COLUMNA DE PEPEPREGUNTÓN

Circo 2030

¿A usted le preguntaron? A mí tampoco. Algún iluminado decidió por todos nosotros que Uruguay debe trabajar para ser junto a Argentina y Paraguay sede de la Copa del Mundo 2030 de la FIFA.

Los que siempre se van al amague, entraron de inmediato. Los que solo piensan en la pelotita, locos de la vida. ¿Y el resto? ¿No queda acaso nadie capaz de mirar las cosas con serenidad y perspectiva? ¿No hay nadie que al menos cuestione la pertinencia de que un país en nuestra situación, con nuestro tamaño y nuestras carencias, pueda embarcarse en esta aventura sin que medie, al menos, un análisis en profundidad de los beneficios y las amenazas que una empresa así supondría para el Uruguay y los uruguayos?

Por estos días han aparecido funcionarios de gobierno y personas vinculadas al proyecto anunciando una inversión de entre 250 y 300 millones de dólares para remodelar o reconstruir el Estadio Centenario (hablando incluso hasta de demolerlo y reemplazarlo por uno nuevo), y la construcción de un nuevo coliseo en el interior del país con capacidad para 40 mil personas que insumiría otros 300 millones de dólares. Todo para albergar dos subsedes y, se dice, la final de la Copa.

¿Están hablando en serio? ¿De verdad consideran que ese sería, por ejemplo, el destino prioritario que el país debería dar a 600 millones de dólares en los próximos doce años? ¿Y cuánto costaría en total la organización? ¿Mil millones de dólares? ¿Dos mil o tres mil? ¿En qué país viven?

¿Se han enterado, por ejemplo, que la educación en Uruguay se cae a pedazos y que construir un nuevo liceo, por ejemplo, requiere de una inversión de un millón de dólares? ¿Dónde será mejor invertir 600 o mil y algo de millones de dólares? ¿En un campeonato de fútbol, por importante que éste sea, o en el futuro de nuestros niños y jóvenes?

###

*Trabajo solicitado*.
1. Responde estas preguntas sobre la columna del Mundial 2030:
(a) ¿Con qué dos países compartiría Uruguay la sede de la Copa del Mundo 2030?
(b) ¿Para cuántas personas tendría capacidad el nuevo coliseo del interior del país?
(c) ¿Cuánta inversión requiere construir un nuevo liceo?
2. Prosigue la columna del Mundial 2030 a partir de su última pregunta.
Las filas no hacen falta para resolver nada de lo pedido.

###

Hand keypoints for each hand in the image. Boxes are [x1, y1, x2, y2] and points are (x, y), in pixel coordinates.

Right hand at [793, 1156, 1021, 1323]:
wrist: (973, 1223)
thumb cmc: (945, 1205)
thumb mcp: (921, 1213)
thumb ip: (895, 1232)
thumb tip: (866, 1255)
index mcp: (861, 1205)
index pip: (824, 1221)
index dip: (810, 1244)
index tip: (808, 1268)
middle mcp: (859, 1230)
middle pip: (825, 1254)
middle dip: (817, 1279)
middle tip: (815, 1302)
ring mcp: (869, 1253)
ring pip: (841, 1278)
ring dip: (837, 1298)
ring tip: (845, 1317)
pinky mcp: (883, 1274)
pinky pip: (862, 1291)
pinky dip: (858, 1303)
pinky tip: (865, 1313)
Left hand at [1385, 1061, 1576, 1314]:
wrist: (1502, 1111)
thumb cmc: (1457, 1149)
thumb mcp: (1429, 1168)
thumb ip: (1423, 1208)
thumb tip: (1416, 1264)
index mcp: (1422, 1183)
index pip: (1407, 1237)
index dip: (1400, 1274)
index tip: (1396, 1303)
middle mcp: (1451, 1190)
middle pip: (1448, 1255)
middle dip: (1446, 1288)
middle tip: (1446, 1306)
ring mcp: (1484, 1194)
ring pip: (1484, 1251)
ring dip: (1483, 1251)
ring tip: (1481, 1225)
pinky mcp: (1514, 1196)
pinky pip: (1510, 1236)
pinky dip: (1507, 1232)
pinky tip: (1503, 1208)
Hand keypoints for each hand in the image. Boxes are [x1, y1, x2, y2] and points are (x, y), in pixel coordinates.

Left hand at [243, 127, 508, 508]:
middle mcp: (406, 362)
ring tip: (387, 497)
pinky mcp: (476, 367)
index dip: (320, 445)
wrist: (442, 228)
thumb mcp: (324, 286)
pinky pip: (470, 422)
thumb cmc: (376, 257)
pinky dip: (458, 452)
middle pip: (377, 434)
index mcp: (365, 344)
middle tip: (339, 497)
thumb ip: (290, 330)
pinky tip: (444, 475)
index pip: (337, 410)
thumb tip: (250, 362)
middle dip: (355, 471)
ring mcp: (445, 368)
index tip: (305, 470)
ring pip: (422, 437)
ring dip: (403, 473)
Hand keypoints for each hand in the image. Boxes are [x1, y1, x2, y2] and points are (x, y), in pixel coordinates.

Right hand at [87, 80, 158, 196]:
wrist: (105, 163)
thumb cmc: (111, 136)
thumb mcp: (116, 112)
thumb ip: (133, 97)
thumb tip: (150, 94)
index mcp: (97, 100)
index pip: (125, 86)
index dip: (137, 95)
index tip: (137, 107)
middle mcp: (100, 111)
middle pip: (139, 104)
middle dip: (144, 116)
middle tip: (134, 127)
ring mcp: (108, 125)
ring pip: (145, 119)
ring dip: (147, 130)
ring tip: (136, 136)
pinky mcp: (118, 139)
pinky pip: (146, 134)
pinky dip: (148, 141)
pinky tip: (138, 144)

###

*Respuestas*.
1.
(a) Con Argentina y Paraguay.
(b) Para 40 mil personas.
(c) Un millón de dólares.

2.
¿De dónde estarán pensando que van a sacar ese dinero? ¿Querrán endeudar al país más de lo mucho que lo han endeudado ya en estos años de increíble bonanza? ¿O irán a subir los impuestos y las tarifas públicas, que es de donde suelen sacar los recursos para todo aquello que se les antoja, sin pensar en las consecuencias?

El país está virtualmente frenado. La inversión va en caída y el desempleo aumenta. El Pit-Cnt pide que se sigan aumentando los salarios de los empleados públicos y el gobierno discute cómo hacerlo sin agravar el ya elevadísimo déficit fiscal. ¿Puede seriamente un país en esta situación pensar en disputar con otros candidatos, como por ejemplo la mismísima China, la organización de una Copa del Mundo?

¿No ven el estado en que quedaron los estadios que se levantaron para la Copa América de 1995 y el poco uso que tienen? ¿No se enteraron de lo que sucedió en Brasil con algunos de los grandes estadios construidos para la Copa de 2014?

¿Alguien va a decir lo que hay que decir en voz alta o es que ya no hay nadie que se atreva a alzarse contra el Circo?